Hay en el alma del dominicano una serie de rémoras de las que algún día tendrá que hacer plena conciencia para reconocerse como pueblo y poder alcanzar un grado de equidad y desarrollo más allá de las edificaciones que producen delirio hasta en los más excluidos del reparto del ingreso nacional.

 Entre esas rémoras resaltan el conformismo, la inconsciencia de los derechos, el complejo de inferioridad racial, el arrebato que se traduce en violencia, la recurrencia a la imposición por encima de las normas sociales, no importa que sean de orden constitucional, legal, estatutario o de simple contrato o consenso. Se firma un acuerdo y lo primero que viene a la cabeza es cómo burlarse de los demás para demostrar superioridad.

Cuando se lee que este es el país “más feliz” de América Latina, con un 88 por ciento que se dice satisfecho o muy satisfecho con su vida, hay que hacer una fuerte introspección para tratar de entender la conformación del alma del dominicano. Según la última encuesta Latinobarómetro 2014-15, ese porcentaje de personas felices supera en 11 puntos el promedio regional de 77.

Pero resulta que en el índice de desarrollo humano del Programa de las Naciones Unidas para el Desarrollo, la República Dominicana está entre los diez últimos de 34 países del continente. Con cuatro de cada diez personas viviendo en la pobreza o la indigencia, con el poder adquisitivo de los salarios a nivel de 1991, según el nada sospechoso Banco Central, en los últimos escalones en energía eléctrica, agua potable, calidad de la educación e inversión en salud, y seguridad ciudadana, carece de lógica tan alto grado de felicidad.

La cultura de la violencia, la imposición, la subordinación y la resignación se impuso desde la conquista de la isla, con tanta fuerza que cinco siglos después veneramos como “patrona del pueblo dominicano” a la Virgen de las Mercedes por “haberse aparecido en el santo cerro de La Vega” para ayudar a los invasores a convertir “los indios vivos en cristianos muertos”, como escribió Pablo Neruda. Esa veneración es una reverencia a la imposición violenta del más fuerte que alguna vez habrá que extirpar del alma nacional.

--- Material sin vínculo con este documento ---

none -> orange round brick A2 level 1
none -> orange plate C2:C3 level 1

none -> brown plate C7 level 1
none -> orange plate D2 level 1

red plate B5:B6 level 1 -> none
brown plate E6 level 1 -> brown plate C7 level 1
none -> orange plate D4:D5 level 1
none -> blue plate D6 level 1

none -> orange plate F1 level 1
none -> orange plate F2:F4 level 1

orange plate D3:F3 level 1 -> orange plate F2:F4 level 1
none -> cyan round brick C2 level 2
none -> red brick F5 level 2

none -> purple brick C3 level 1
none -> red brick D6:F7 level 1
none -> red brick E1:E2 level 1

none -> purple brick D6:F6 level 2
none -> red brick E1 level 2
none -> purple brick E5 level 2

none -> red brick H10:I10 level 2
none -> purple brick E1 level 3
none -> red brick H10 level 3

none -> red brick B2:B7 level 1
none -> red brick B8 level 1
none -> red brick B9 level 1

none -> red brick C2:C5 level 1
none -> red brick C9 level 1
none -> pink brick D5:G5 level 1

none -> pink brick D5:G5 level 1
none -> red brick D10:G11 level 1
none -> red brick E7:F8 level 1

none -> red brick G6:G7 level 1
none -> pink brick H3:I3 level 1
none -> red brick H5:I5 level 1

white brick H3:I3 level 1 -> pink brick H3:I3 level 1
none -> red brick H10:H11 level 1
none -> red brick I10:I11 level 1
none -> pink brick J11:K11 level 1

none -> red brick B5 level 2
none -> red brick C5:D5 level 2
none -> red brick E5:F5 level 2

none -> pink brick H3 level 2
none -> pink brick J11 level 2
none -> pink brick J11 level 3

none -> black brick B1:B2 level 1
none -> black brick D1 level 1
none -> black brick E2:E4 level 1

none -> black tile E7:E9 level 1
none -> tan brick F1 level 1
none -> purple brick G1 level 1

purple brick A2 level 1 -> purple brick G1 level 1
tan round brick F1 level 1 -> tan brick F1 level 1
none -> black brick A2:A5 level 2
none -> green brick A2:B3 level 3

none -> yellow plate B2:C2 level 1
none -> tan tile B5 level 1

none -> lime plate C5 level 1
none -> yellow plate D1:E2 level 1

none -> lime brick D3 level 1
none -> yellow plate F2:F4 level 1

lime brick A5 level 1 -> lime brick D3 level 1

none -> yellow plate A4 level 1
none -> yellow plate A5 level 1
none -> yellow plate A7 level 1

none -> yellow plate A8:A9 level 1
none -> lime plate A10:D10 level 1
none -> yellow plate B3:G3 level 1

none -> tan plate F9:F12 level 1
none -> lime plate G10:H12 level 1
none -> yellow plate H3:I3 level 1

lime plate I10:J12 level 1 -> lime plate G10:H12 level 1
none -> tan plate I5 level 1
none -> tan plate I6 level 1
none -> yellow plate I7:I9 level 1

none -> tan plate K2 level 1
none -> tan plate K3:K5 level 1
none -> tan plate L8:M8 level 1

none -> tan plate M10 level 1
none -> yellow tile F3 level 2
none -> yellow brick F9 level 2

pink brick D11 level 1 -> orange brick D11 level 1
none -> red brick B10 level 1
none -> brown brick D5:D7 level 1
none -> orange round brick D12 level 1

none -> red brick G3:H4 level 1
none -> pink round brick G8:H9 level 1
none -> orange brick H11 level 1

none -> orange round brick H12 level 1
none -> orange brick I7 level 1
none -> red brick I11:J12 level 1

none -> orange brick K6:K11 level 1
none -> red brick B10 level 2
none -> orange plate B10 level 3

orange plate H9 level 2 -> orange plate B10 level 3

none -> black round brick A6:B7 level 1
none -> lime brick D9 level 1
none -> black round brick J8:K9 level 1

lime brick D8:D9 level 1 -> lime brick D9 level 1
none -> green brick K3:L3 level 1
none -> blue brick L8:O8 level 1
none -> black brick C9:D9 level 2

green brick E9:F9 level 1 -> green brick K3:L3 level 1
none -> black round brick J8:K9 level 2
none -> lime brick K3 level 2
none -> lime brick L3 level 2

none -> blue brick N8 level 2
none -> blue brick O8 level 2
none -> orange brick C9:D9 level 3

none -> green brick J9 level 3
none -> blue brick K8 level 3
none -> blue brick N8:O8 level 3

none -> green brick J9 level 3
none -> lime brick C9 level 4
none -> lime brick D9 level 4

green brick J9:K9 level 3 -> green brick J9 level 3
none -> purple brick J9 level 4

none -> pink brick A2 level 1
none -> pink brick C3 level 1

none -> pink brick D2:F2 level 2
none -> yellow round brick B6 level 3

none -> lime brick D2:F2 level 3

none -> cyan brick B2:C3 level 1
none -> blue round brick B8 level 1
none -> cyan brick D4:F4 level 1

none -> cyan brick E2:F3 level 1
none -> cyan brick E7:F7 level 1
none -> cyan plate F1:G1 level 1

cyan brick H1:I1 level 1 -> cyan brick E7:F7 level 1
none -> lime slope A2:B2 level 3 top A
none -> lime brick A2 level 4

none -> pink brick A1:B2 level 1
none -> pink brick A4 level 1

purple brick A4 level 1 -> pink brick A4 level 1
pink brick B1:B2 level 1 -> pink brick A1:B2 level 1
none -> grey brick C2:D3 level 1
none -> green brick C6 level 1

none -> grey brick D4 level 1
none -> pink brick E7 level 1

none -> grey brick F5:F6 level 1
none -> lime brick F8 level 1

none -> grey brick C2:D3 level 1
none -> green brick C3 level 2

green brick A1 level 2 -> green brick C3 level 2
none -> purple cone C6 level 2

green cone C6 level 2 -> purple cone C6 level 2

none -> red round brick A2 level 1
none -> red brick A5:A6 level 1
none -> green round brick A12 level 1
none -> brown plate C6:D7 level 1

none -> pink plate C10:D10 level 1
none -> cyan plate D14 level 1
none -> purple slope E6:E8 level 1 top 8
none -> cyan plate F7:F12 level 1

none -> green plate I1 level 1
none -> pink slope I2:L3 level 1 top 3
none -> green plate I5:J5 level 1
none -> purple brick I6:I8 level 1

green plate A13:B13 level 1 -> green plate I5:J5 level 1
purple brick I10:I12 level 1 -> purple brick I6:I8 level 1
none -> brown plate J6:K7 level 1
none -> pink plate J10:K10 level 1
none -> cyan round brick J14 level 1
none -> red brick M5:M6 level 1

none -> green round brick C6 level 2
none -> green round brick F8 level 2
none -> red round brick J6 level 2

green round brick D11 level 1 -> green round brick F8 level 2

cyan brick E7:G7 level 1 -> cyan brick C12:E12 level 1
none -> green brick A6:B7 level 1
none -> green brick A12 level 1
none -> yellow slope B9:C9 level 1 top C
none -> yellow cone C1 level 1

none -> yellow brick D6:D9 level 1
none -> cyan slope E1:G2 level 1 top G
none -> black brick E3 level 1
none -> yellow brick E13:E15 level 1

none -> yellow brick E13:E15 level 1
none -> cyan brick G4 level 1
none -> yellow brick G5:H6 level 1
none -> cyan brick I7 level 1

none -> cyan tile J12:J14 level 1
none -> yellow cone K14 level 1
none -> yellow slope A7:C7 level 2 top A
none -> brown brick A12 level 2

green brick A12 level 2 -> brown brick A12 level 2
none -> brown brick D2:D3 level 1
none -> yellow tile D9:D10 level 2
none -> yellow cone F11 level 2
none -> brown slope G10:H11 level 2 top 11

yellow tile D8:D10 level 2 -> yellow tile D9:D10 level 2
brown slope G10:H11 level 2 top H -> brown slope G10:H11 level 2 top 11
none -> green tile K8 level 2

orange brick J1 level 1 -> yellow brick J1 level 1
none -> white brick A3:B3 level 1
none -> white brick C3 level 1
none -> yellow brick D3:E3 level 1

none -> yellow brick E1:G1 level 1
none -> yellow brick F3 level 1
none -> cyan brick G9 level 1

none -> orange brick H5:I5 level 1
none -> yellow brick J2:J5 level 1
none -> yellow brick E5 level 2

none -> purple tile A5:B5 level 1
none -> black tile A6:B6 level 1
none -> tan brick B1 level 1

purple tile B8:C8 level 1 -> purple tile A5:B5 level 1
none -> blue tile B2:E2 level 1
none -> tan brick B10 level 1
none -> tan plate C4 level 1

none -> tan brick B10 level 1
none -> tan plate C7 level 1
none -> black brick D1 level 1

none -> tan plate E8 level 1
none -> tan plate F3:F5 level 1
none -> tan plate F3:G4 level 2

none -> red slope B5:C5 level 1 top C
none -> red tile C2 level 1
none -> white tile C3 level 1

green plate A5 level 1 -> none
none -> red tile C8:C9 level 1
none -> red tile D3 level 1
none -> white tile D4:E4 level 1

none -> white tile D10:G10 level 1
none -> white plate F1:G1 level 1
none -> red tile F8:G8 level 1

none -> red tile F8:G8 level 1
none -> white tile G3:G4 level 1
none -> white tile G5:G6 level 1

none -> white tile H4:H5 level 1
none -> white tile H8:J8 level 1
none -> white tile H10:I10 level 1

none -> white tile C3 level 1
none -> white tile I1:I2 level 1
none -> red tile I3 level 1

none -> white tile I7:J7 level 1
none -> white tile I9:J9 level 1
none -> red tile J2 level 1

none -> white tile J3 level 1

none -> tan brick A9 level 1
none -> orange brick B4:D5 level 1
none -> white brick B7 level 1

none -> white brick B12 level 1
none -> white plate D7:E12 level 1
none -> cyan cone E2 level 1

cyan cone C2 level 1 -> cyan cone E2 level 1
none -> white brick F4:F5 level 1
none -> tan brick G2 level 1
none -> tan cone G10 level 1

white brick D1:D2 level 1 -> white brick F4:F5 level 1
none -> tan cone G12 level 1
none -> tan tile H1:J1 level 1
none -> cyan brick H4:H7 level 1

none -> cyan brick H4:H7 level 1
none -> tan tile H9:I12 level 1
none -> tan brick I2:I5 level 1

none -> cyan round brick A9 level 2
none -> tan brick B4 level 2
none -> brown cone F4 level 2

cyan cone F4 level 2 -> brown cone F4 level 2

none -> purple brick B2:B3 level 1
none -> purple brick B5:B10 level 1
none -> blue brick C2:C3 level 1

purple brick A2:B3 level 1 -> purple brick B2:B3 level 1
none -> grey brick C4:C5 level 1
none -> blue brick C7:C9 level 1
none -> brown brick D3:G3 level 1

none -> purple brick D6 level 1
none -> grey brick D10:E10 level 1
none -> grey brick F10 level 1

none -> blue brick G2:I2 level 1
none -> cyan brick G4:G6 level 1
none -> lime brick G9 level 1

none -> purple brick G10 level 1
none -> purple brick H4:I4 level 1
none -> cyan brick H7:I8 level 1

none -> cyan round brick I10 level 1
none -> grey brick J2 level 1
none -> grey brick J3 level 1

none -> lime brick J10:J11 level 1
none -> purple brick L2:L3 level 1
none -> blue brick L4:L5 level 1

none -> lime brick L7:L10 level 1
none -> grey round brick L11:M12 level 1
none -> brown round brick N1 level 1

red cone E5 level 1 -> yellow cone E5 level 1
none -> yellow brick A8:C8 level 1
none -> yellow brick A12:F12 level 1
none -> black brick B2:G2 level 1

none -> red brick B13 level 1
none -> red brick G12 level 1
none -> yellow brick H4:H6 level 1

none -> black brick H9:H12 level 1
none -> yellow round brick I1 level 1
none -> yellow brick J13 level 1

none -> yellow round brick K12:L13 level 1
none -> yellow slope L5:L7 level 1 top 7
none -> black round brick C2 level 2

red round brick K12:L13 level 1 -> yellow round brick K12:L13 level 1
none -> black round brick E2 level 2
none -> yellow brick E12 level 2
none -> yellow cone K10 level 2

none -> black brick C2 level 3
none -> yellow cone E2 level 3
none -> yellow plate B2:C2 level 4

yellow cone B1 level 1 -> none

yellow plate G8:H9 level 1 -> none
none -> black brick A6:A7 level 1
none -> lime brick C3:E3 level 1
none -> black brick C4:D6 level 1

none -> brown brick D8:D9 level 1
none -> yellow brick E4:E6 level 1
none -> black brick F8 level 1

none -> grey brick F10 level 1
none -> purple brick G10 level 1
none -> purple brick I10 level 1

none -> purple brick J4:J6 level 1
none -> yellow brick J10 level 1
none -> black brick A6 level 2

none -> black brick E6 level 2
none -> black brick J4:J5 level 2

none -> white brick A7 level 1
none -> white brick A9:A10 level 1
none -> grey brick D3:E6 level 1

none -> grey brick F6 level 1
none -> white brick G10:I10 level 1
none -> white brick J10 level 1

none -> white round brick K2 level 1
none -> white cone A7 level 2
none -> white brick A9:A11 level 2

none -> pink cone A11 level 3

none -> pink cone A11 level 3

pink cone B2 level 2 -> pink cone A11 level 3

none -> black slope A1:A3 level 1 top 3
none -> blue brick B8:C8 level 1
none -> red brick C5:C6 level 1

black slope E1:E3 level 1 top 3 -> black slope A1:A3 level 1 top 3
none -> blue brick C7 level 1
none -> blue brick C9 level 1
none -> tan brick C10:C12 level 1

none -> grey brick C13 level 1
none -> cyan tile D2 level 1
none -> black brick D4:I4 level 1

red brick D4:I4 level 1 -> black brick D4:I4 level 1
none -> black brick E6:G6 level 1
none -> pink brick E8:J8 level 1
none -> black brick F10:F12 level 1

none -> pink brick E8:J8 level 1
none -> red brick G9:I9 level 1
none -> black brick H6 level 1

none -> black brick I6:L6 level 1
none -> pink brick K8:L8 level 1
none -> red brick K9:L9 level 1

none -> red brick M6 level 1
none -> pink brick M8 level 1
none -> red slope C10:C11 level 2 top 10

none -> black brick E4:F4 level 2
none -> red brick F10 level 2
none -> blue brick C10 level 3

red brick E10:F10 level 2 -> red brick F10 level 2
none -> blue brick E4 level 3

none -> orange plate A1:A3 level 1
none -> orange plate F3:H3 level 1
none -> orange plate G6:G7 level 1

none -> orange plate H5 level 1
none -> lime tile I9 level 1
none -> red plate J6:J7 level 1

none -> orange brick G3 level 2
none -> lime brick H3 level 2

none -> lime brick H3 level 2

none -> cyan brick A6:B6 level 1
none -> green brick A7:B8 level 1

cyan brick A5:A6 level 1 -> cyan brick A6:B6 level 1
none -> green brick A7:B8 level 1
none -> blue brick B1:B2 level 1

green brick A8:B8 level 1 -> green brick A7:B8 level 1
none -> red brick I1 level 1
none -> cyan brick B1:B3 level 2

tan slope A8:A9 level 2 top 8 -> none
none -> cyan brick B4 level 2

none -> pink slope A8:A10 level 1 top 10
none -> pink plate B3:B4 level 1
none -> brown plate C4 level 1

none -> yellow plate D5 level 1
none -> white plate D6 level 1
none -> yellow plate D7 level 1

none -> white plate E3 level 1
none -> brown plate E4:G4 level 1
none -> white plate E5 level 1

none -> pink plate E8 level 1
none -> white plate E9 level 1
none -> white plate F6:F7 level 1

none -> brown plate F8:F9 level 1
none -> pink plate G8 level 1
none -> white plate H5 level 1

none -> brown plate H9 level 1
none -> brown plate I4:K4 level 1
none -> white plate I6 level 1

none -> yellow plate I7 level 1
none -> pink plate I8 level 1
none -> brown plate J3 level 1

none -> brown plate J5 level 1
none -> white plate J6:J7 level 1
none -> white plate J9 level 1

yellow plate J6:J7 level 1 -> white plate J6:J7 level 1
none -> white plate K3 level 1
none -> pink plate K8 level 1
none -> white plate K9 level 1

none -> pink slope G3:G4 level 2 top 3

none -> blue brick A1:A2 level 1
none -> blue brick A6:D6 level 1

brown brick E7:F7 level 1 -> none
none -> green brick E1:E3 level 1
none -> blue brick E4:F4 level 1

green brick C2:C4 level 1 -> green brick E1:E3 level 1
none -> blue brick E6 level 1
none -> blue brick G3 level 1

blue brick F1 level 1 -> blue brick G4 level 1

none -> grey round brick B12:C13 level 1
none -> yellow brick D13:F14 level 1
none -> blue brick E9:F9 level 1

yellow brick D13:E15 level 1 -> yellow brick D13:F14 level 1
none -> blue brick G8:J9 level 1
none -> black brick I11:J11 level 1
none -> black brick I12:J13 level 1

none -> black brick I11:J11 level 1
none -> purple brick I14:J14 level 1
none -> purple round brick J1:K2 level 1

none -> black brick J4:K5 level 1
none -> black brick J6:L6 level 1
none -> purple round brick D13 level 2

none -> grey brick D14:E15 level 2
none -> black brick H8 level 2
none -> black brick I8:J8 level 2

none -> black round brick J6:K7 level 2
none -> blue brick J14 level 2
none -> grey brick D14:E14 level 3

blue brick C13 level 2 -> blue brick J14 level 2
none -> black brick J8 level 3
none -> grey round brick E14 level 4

Al pueblo dominicano se le impuso una cultura de superioridad racial del español-europeo, que tampoco ha podido ser superada y aunque más de ocho de cada diez son negros o mulatos, muchos creen que la negritud la trajeron los haitianos y una asombrosa mayoría ignora por completo sus componentes culturales africanos. Los negros se dicen mulatos y los mulatos se creen o quieren ser blancos, y en ambas categorías raciales se apela al eufemismo de que somos indios, a pesar de que en toda la isla apenas dejaron rastros de lo que fue la cultura nativa. Un pueblo que no se reconoce culturalmente tiene serios problemas para desarrollarse y alcanzar altos estándares de conciencia humana.

Quien no se reconoce a sí mismo, tiene severas dificultades para entenderse como sujeto de derechos, será un eterno mendigante de las boronas que caen de la mesa de los pocos que acaparan la mayor parte del crecimiento económico, con el agravante de que estará agradecido y hasta se dirá satisfecho.

Los estudios sobre cultura política y democracia han sido contundentes en mostrar la resignación, la subordinación y la falta de autoestima del dominicano pobre, que según los estandares ronda el 40 por ciento, aunque el 52 por ciento de las viviendas todavía no tienen agua potable dentro.
Es una auténtica revolución educativa y cultural que necesita el pueblo dominicano para mejorar su índice de real felicidad.